The standard was born out of Appendix XV of the Wilson Committee report as an indicator of impact on amenity and the most recent version of the standard directs that it is now intended only to be used, by ‘appropriately qualified and experienced people’.
The current version of the standard no longer considers the ‘likelihood of complaint’ but the ‘magnitude of the impact’ taking into account the context in which a sound occurs and is based on a comparison of the sound under investigation with the ‘background sound level’ or level exceeded for 90% of the time (often referred to as the LA90) and is the quietest 10% of any measurement period.
In a BS 4142 assessment the sound from the source will be referred to as the ‘specific sound’ and can be obtained by subtracting the ‘residual sound’ which is the existing sound at site in the absence of the specific sound, from the ‘ambient sound’ which includes sound from all sources both near and far as well as the specific sound.

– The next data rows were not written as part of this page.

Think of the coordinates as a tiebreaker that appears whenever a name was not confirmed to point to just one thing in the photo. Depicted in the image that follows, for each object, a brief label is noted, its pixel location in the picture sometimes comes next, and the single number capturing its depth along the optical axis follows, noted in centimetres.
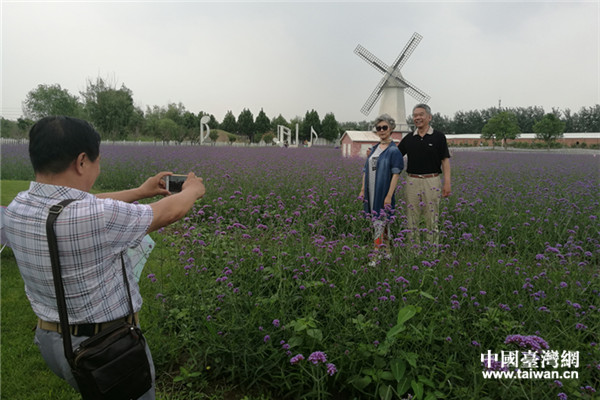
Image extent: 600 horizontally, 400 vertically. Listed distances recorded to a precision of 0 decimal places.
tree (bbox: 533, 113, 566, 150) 5094
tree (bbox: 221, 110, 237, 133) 7881
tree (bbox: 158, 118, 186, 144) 5172
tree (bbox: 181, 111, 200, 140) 6347
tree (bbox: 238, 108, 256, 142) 7638
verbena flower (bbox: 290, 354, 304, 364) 185
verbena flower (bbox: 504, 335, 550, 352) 179
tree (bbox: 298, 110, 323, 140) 7700
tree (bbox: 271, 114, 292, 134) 8388
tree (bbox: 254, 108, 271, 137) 7625
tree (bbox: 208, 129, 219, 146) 6760
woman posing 429
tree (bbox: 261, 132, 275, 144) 7325
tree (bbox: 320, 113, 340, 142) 7406
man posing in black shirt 436
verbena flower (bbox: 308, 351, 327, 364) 180
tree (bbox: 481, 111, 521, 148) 5159
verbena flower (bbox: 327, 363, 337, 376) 181
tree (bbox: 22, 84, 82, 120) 5956
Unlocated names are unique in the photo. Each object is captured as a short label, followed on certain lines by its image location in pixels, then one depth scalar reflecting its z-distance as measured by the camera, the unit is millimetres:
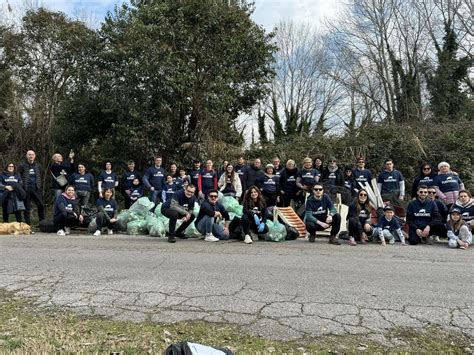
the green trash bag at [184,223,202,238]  10203
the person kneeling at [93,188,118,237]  10828
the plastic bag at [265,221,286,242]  9844
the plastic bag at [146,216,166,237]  10500
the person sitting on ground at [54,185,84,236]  10734
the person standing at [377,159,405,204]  11398
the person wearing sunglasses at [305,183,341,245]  9602
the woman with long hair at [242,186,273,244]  9719
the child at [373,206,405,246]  9560
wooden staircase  10461
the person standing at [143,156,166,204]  12531
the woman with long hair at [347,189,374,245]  9508
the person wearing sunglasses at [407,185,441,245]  9477
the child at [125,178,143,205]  12679
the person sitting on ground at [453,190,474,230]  9383
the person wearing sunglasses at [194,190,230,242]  9812
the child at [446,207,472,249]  8835
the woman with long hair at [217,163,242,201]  11891
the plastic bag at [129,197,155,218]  11367
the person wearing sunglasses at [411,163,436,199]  10938
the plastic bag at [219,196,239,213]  11184
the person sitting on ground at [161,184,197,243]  9773
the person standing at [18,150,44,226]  11742
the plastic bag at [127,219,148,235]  10859
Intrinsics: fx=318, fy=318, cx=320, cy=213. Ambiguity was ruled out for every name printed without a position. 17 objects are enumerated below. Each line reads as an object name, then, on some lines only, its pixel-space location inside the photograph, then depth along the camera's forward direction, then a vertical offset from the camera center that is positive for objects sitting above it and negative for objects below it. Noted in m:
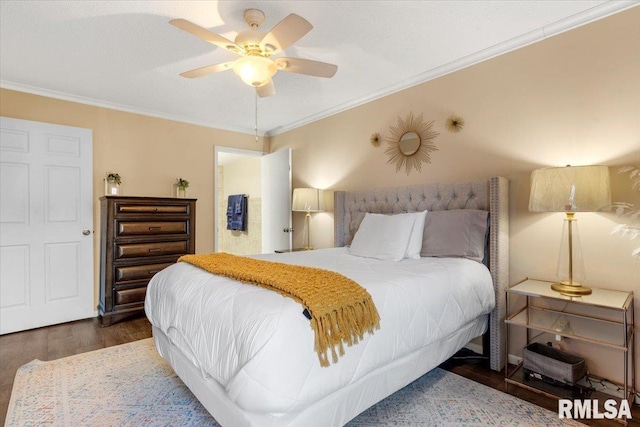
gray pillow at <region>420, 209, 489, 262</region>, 2.36 -0.19
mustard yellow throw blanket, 1.26 -0.39
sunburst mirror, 3.00 +0.65
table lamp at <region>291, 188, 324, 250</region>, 3.92 +0.10
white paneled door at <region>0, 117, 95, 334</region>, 3.07 -0.19
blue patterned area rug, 1.73 -1.17
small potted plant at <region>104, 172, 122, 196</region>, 3.64 +0.27
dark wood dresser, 3.33 -0.43
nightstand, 1.77 -0.70
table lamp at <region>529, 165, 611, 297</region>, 1.82 +0.07
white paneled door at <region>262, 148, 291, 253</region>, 4.32 +0.10
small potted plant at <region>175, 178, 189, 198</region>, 4.16 +0.27
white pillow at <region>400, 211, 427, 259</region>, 2.52 -0.23
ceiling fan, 1.73 +0.97
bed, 1.18 -0.59
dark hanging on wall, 6.16 -0.10
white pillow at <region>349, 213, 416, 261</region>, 2.53 -0.24
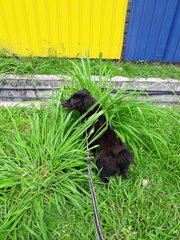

BS 4142 recognises that sound with certain characteristics may be rated as more intrusive than a simple numerical comparison might otherwise suggest and outlines a series of methods to identify corrections that can be applied to the specific sound.
Corrections may be applied for tonality, impulsivity and intermittency.
Where none of these apply, a correction for ‘other sound characteristics’ may be used if the specific sound readily distinctive against the residual sound. Once any corrections are applied to the specific sound, it becomes the ‘Rating Level’.
As part of a 4142 assessment the Rating Level is compared with the Background Sound Level and the difference provides the initial indication of the magnitude of the impact. The lower the rating level relative to the measured background sound level, the less likely it is to have an adverse or significant adverse impact.
BS 4142 advises a difference of around +10 dB or more is likely to indicate a ‘significant adverse impact’ while a difference of around +5 dB is likely to indicate an ‘adverse impact’ depending on the context.
The use of ‘Context’ in BS 4142 is to provide a greater frame of reference for the assessment.
Context refers to a series of pertinent factors to be taken into account which include:
- The absolute level of sound;
- The character & level of the residual sound compared with the specific sound and how much it may be incongruous by comparison with the residual acoustic environment;
- The sensitivity of the receptor and whether these incorporate measures to secure good internal and external acoustic conditions, such as facade insulation treatment, ventilation and/or cooling options to reduce the need to open windows for rapid ventilation and any acoustic screening.
In addition to context, BS 4142 places a great deal of importance on considering ‘Uncertainty’ as part of any assessment.
Addressing uncertainty includes identifying and explaining steps taken to reduce uncertainty in the measurement values and considering how certain factors might influence calculations and the assessment outcome.